I take a deep breath before I begin to slowly turn the key in the door. After it clicks I open the door slightly, only enough that I could just see Jonah standing there. My eyes fall down to the bag in his hand which seems to be filled to the top. My eyes flick from the bag to his eyes and they are kind, like they always are with Jonah. I open the door more so now I can fully see Jonah and he can fully see me. "Whats in the bag" I whisper out, "ice-cream, chocolate, candy, popcorn, whatever it is, name it and I have it" he smiles, "thought you might want some snacks" he says shortly after and I feel another tear roll down my face from how incredibly sweet and kind he is, everyone needs a Jonah in their life, they're amazing.
Soon enough, I am engulfed in a hug and I nuzzle my face into Jonah chest as he hugs me tighter, planting a kiss on the top of my head. "Here, lets get inside, put whatever movie you want on, and eat some ice cream" he whispers to me, still hugging. "Do you have mint-chocolate chip" I mumble into his chest, "of course I do" he says into my hair and I nod slightly before pulling away to let him inside. He walks in and I close the door lightly, making sure to lock it behind me just incase anyone came by and saw the state I was in.

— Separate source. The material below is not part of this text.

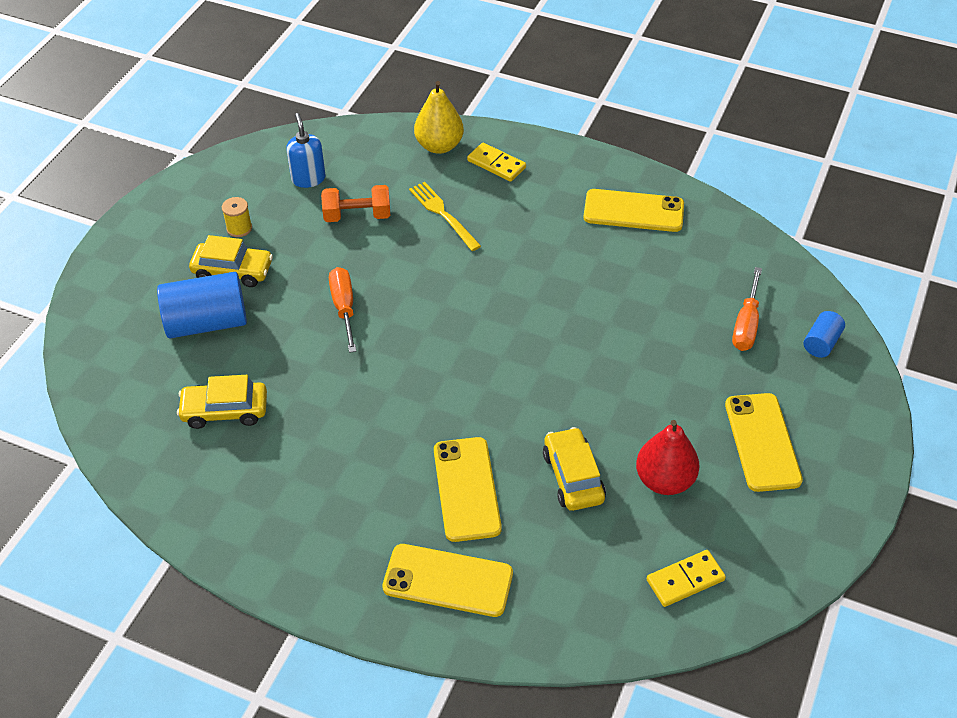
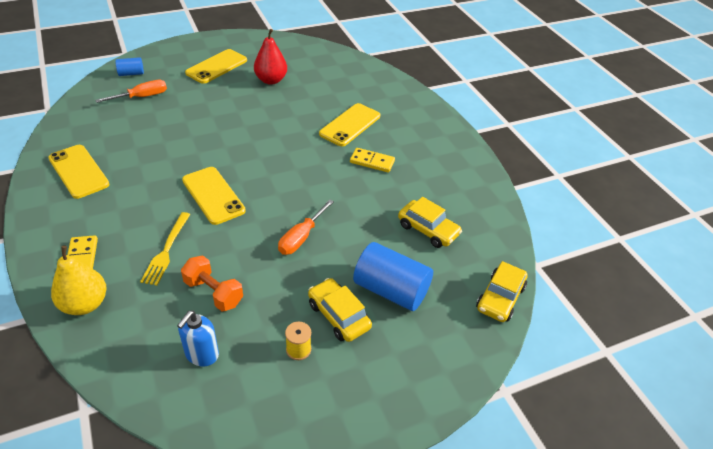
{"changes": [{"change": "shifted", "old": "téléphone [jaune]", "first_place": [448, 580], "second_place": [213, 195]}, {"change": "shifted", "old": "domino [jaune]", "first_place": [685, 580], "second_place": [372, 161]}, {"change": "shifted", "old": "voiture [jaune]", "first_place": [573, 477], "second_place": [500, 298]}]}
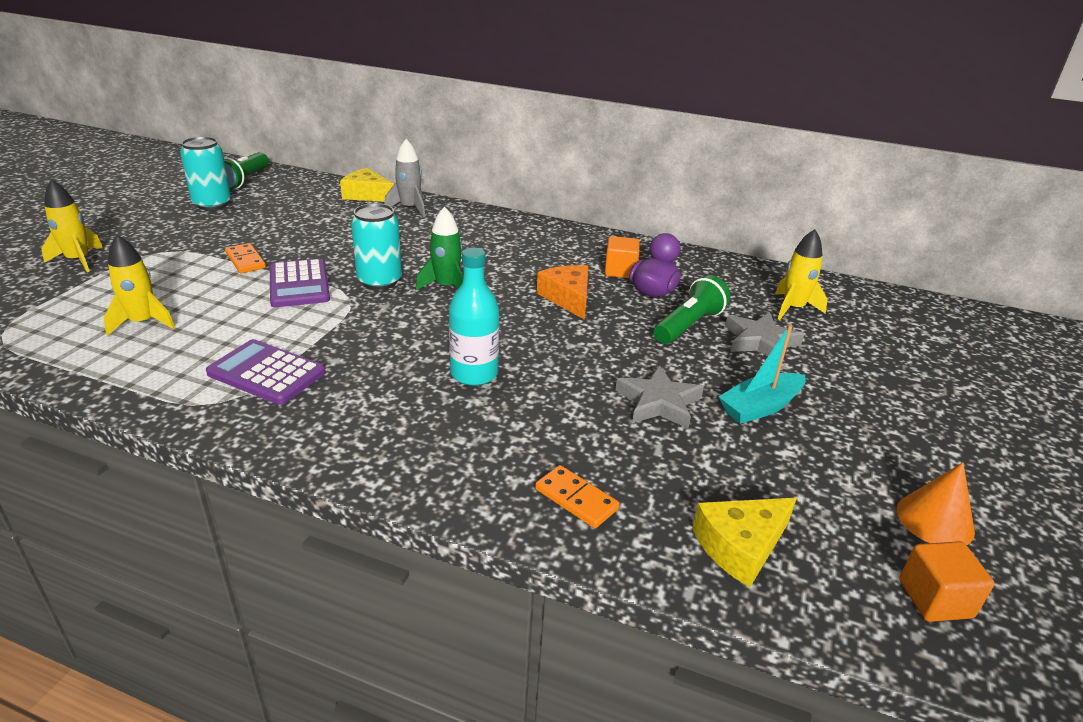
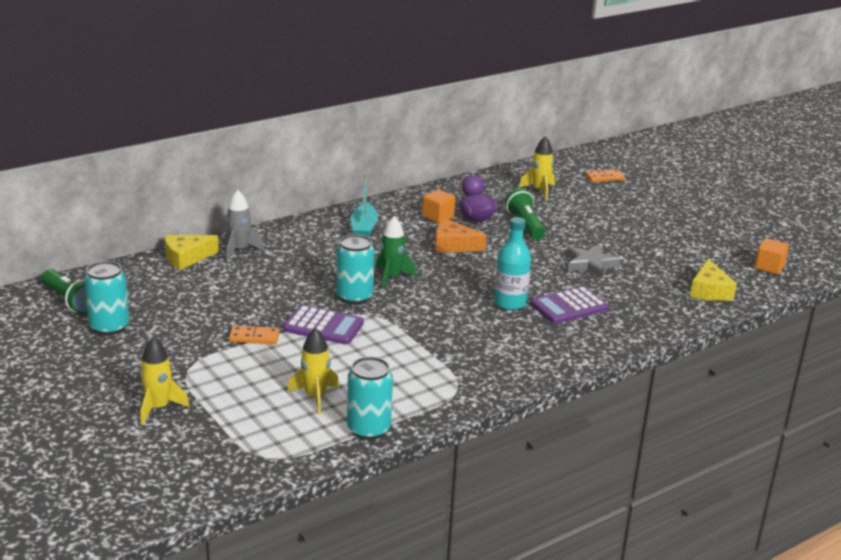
{"changes": [{"change": "new", "new": "canette [turquoise]", "second_place": [368, 429]}, {"change": "shifted", "old": "bateau [turquoise]", "first_place": [760, 407], "second_place": [364, 228]}, {"change": "shifted", "old": "calculatrice [violet]", "first_place": [266, 373], "second_place": [569, 306]}, {"change": "shifted", "old": "domino [orange]", "first_place": [576, 499], "second_place": [604, 177]}, {"change": "gone", "old": "étoile [gris]", "first_place": [760, 341]}, {"change": "gone", "old": "cône [orange]", "first_place": [935, 520]}]}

Jonah makes his way to my kitchen and places every item in the bag in the counter, almost filling it up. He wasnt wrong, anything you could think of, he has. "I pretty much picked up one thing of everything in the store" Jonah says when he realises I'm starring at the selection. "We dont have to talk about anything, just choose what you want while I go and pick out some of your favourite movies" he smiles kindly before leaving me to go over to my tv to search through netflix. I scan my eyes through the selction of foods and they quickly land on the huge tub of mint-choclate chip ice cream. I walk over to the drawer and pull out a big spoon before grabbing the tub and making my way over to Jonah.
"I chose maze runner, I know thats your favourite film, you and Molly always used to watch it back home" he smiles before clicking it. I manage to crack a small smile to say thank you before sitting down on my couch and pulling a blanket over me. "Ice cream, good choice" he smiles as he walks over to pick up his own tub of ice cream off the counter along with a spoon before joining me back on the couch. When the film starts, I dig into my ice cream as does Jonah and we sit and watch the film in silence. I'm grateful that Jonah isnt making me talk about what just happened and he's just allowing me to process it all and eat as much ice cream that I need to. Ice cream seems to cure most heart breaks, at least its making me feel better.
Throughout the film, I notice Jonah kept sneaking glances over to me, making sure I was okay and I wasnt going to have another mentak breakdown. It's sweet that he's gone through this much trouble just to make sure that I'm okay, like I've said before, everyone needs a Jonah in their life, so get one. Half way through the film, I start to feel uncomfortbale in my jean shorts so I decide to go and change into something more comfortable, "I'm going to change, I'll be back" I say to Jonah before walking off into my bedroom. I set the ice cream down on my bed before pulling out a hoodie and some bed shorts. I pull them on quickly and I instantly feel better to be out of my tear stained clothes.
I decide that I want to put on some fuzzy socks so I open my socks drawer and dig through it until I find the ones I want. When I reach to the back of the drawer my body freezes when my fingers hit a small box. I pull the box slowly and when it is finally in plain sight, I cant help but stare at it. The day after I saw the boys again, I looked for the box that held the promise ring Jack had gave me before leaving to LA but I could put it back into the box because the girls came around so I shoved it into the back on my sock drawer. The memory of Jack giving me the ring come flashing back into my mind...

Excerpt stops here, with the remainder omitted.